The biggest positions by dollar value tell a different story
Holder count and dollar value don't always align. Alibaba leads by total value at $11.7 billion across 101 holders. Western Digital, Lumentum, and EchoStar each sit in the $7–8 billion range with far fewer holders. These are concentrated, high-conviction positions rather than broadly distributed ones.

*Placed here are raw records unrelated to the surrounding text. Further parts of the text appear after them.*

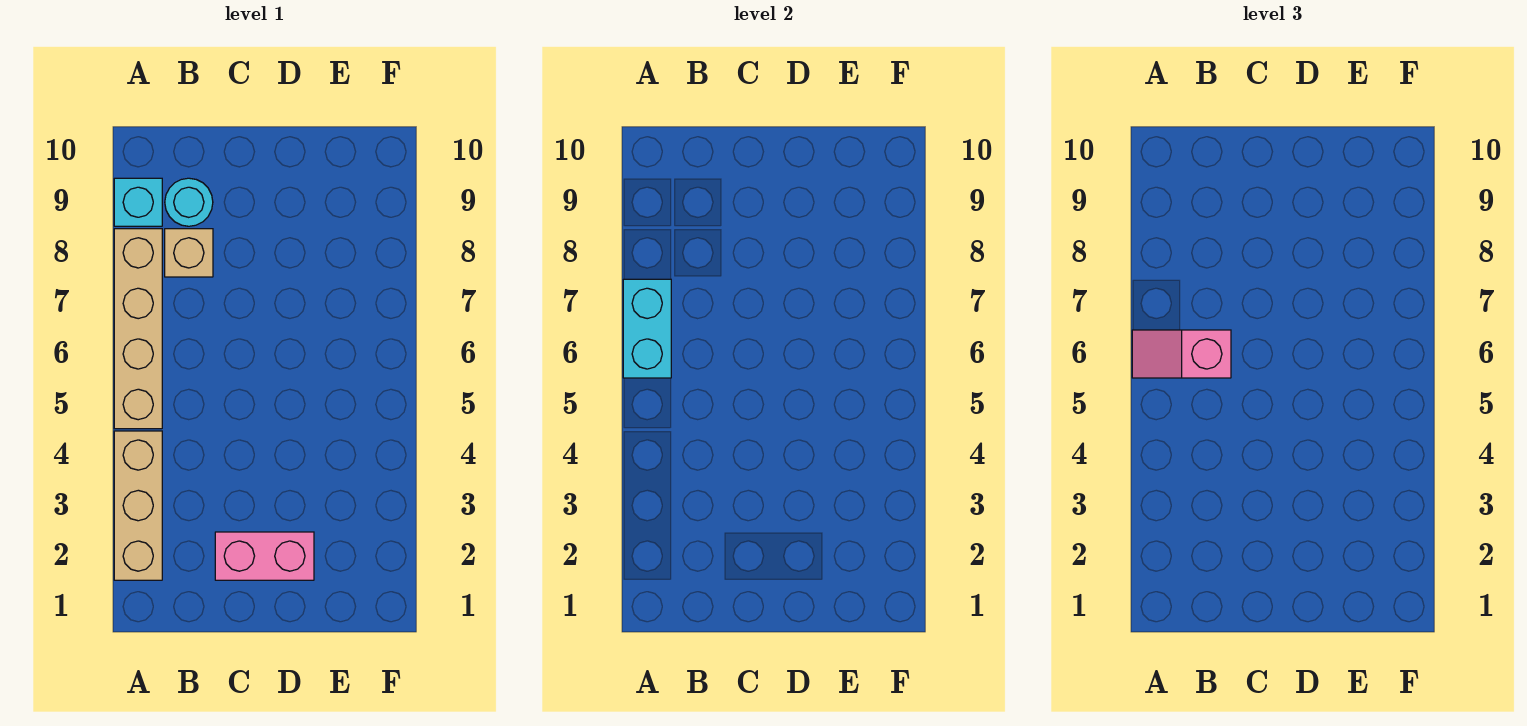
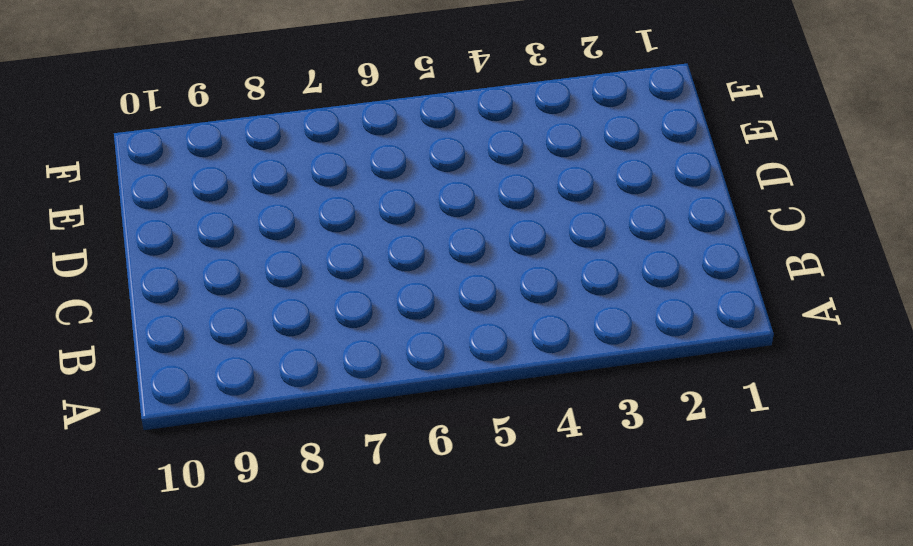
none -> tan 1x3 brick [114,431,162,580]
none -> tan 1x4 brick [114,229,162,429]

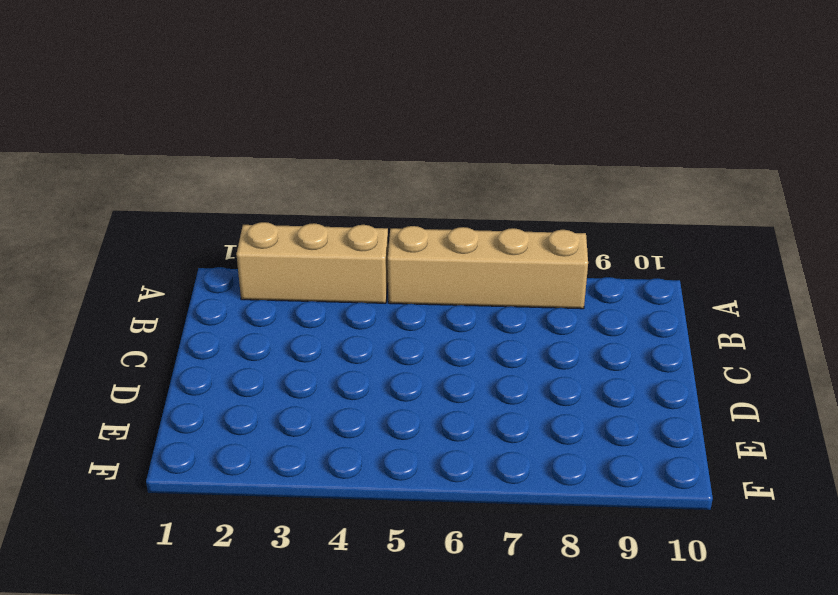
none -> cyan 1x1 brick [114,178,162,226]
none -> tan 1x1 brick [165,229,213,277]

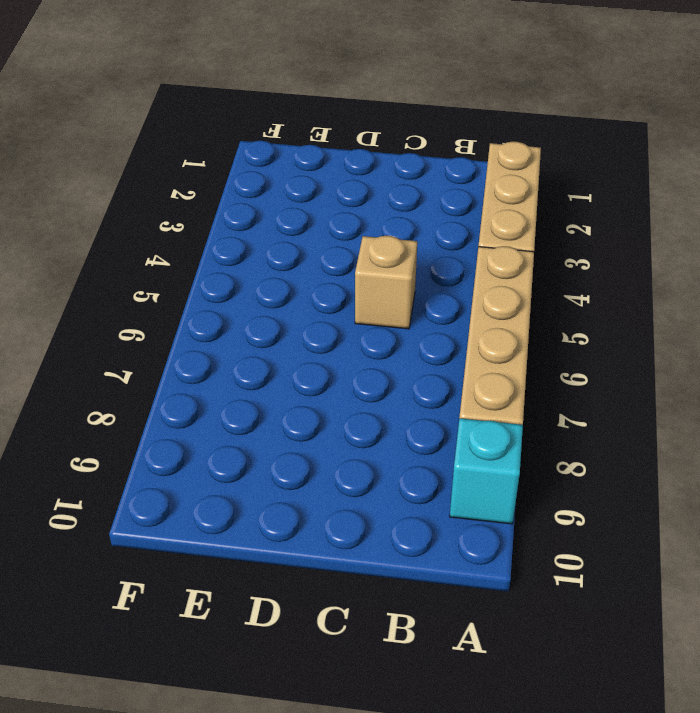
tan 1x1 brick [355,236,417,329] -> tan 1x1 brick moved to [165,229,213,277]
none -> cyan 1x1 round brick [165,178,213,226]
none -> pink 1x2 brick [215,532,314,580]

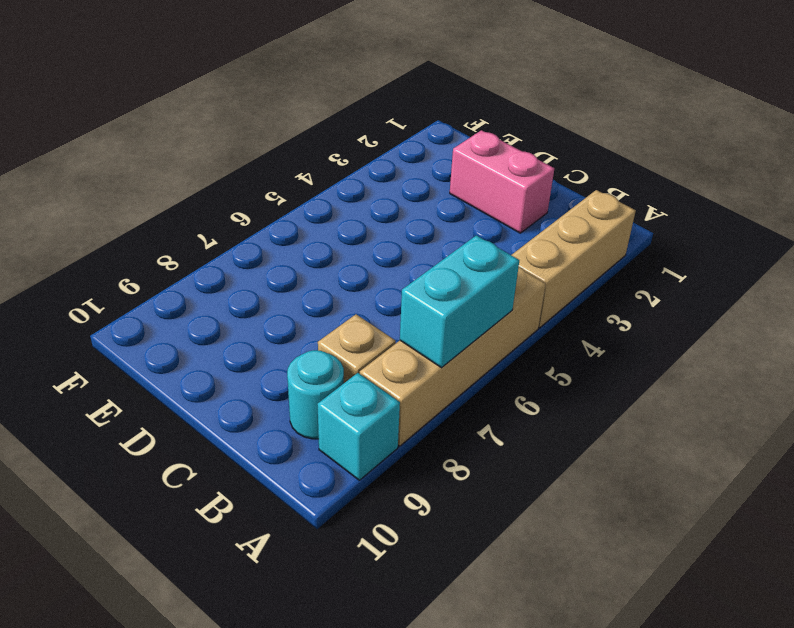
none -> pink 1x2 slope [1132,330,1231,378]

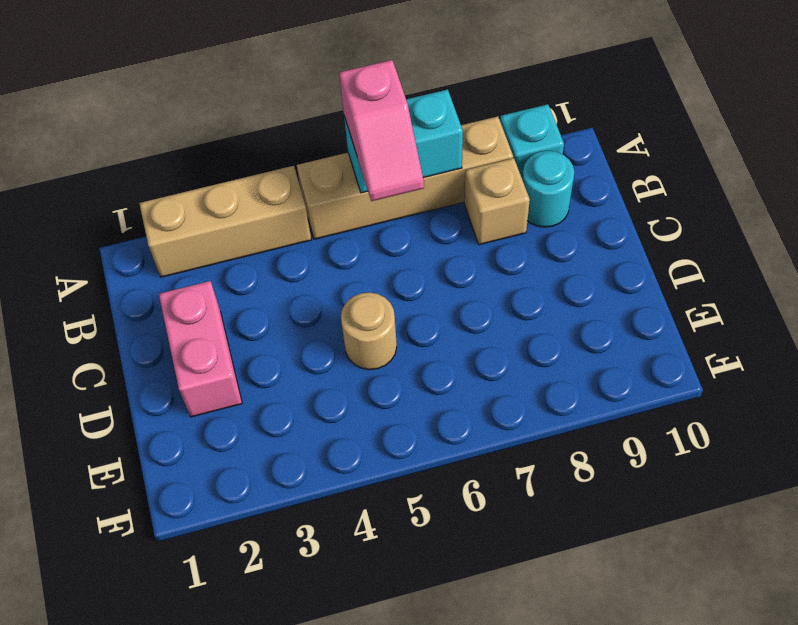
pink 1x2 slope [339,60,424,201] -> pink 1x2 slope turned to [1132,330,1231,378]
tan 1x1 round brick [341,292,397,370] -> none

For Alibaba specifically, the convertible bond story diverges from the equity story. Direct equity ownership of Chinese ADRs has been a contentious institutional decision for years — geopolitical risk, delisting concerns, and regulatory uncertainty have pushed many managers away. Yet 101 institutions hold $11.7 billion in Alibaba converts, sitting structurally senior in the capital stack while retaining upside through conversion. The bond position and the equity position may be telling different stories about institutional conviction.
What converts reveal that equities don't
Convertible bonds in 13F filings offer a view that pure equity data misses. When a manager holds a company's convertible note instead of — or alongside — its stock, it signals something about risk appetite. The bondholder gets downside protection through the debt floor, periodic coupon income (when there is one), and retains upside through the conversion option. It's a different bet than buying the stock outright.
The current landscape suggests a few things worth watching. The convertible market is becoming more specialized — fewer managers participating, but those who do are taking larger positions. New issuance is being shaped by specific structural needs: crypto companies funding Bitcoin treasuries, energy companies funding AI infrastructure, and SaaS companies refinancing at lower coupons. And as the pandemic-era vintage matures, the composition of what shows up in 13F filings is shifting toward this newer, more intentional cohort of issuers.
Explore Ownership ChangesNotes
Data is drawn from 13F filings covering Q4 2022 through Q4 2025 (report dates December 31 of each year, with interim quarters where noted). 13F filings require disclosure of convertible bonds due to their embedded equity optionality — straight corporate bonds and government debt are generally not included. The "debt" classification in 13F filings is effectively synonymous with convertible bonds. Total US convertible bond issuance reached approximately $109 billion in 2025, a record. Individual security positions, including convertible bonds, are available through the security pages and quarterly ownership changes on FilingFrog.